I'm sure you would be able to run pretty much all the same apps on a 240
vs 280 system ; only possible obvious performance hit will be "apps that
benefit massively from abundant L2 cache" (ie, data intensive, say,
database as the classic example?).

Alas, to properly benchmark (anything) you more or less have to test
(app of interest) on (given hardware) and see how it goes. Otherwise,
generalized benchmark/stats can be misleading/worse than uninformative.

My inital suspicions would be, when comparing these 2 boxes:

-web server -> probably indistinguishable

-fileserver -> CPU is rarely limiting to performance (IO/ disk issues
will become relevant much faster normally)

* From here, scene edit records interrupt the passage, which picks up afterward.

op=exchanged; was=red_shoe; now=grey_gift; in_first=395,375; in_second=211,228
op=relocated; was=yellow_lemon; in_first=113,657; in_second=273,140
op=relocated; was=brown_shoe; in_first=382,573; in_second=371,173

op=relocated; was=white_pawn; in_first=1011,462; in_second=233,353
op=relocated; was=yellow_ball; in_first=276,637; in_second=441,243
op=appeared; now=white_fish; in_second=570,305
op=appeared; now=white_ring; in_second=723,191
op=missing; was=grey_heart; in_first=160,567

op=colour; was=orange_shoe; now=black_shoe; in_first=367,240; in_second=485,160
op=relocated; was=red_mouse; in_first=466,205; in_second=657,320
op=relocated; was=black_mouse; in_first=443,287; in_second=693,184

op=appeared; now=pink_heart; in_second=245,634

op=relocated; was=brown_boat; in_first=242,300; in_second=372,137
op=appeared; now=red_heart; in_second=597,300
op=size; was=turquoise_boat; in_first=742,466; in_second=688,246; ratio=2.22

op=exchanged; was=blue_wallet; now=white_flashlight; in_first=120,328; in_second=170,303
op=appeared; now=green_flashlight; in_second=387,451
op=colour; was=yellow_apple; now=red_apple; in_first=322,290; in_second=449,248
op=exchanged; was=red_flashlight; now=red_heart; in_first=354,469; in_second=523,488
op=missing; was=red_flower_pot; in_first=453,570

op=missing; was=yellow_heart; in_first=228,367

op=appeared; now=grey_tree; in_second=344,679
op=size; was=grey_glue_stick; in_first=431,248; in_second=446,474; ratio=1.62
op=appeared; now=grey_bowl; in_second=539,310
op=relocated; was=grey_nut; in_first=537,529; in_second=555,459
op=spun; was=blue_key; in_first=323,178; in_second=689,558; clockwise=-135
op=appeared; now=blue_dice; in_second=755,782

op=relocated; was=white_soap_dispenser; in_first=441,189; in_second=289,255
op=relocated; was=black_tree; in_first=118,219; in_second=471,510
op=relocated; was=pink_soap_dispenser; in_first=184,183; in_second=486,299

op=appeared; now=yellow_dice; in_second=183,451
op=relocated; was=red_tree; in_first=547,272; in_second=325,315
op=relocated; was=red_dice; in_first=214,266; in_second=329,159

-general purpose -> typically, as above. depends on your purpose I
guess? :-)

-DB - again will depend on type,scope,access to data. More cache isn't a
bad thing for sure, but may not be a certain "big benefit" either.

In all cases, for example, (assuming budget is a limiting factor), you  
may well get better overall performance at the same net/final cost if
you buy the cheaper system and investing the $$ you save on the
CPU/system into (higher performance storage subsystem) for example -
rather than buying the more expensive box with vanilla storage
array/disks. Again, this is massively dependant on knowing (what sort of
things may likely become performance bottlenecks on the system) based on
its intended scope of use.
Of course, I also forget, if the UltraIII chips with 1mb cache are
crippled in any ways other than the size-of-cache (or not?) when
compared to their 8mb-cache siblings. (bus speed, bandwidth, any other
internal features butchered or dumbed down?). Probably worth reading the
semi-fine print a bit carefully if nobody comments on this.

(280r uses "US3-cu cpu" vs 240 uses "US3i"  ; clearly from quick look,
the 3cu is intended for use in larger SMP machines, while 3i is limited
to 4-way boxes, but if you are comparing dual-cpu boxes, this
distinction is less relevant :-)

Anyhow. Your summary will be most interesting to see, when it surfaces.